Input material

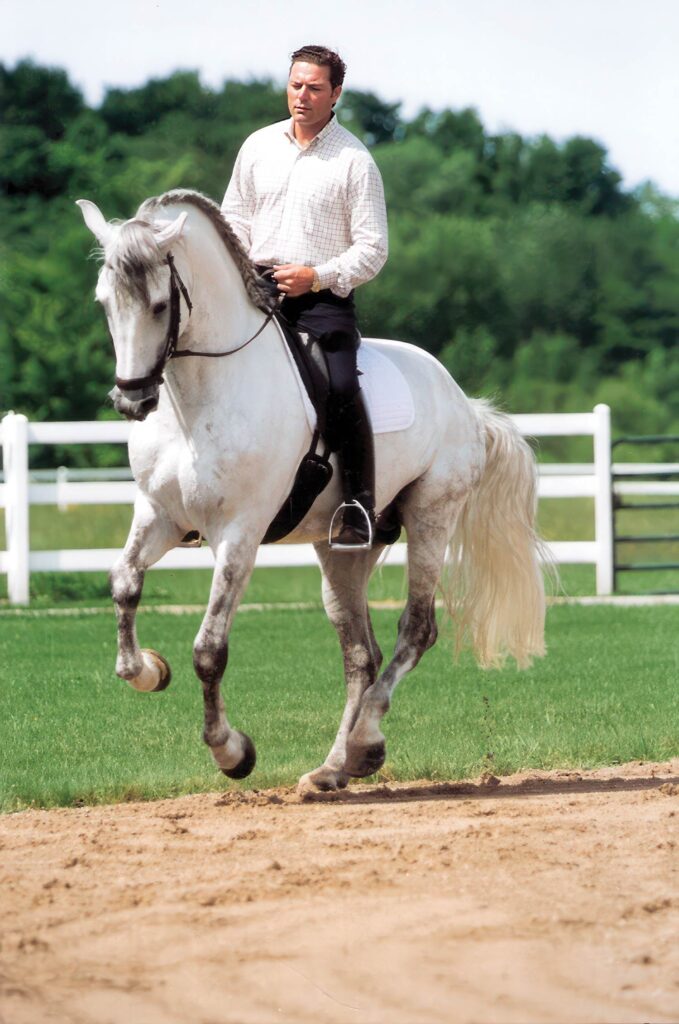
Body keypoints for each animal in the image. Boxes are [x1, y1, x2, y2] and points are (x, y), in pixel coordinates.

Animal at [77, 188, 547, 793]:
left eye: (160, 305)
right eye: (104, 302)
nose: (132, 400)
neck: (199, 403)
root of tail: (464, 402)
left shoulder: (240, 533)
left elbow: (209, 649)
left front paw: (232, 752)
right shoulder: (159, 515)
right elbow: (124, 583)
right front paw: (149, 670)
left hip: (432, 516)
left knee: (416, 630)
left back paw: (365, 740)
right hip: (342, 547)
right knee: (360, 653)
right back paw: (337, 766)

...

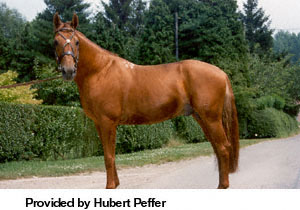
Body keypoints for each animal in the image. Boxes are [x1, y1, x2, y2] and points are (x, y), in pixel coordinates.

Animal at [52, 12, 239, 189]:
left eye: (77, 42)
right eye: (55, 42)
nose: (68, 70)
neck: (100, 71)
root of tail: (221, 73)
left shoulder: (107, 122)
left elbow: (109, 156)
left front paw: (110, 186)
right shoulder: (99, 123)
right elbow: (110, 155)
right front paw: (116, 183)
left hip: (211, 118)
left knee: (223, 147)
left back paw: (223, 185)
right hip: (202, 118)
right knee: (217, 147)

Required work
In the records above, the line with "left elbow: (109, 156)" marks the start and the line with "right knee: (217, 147)" marks the end; copy that stretch exactly, both lines included, and nothing else.

Answer space
left elbow: (109, 156)
left front paw: (110, 186)
right shoulder: (99, 123)
right elbow: (110, 155)
right front paw: (116, 183)
left hip: (211, 118)
left knee: (223, 147)
left back paw: (223, 185)
right hip: (202, 118)
right knee: (217, 147)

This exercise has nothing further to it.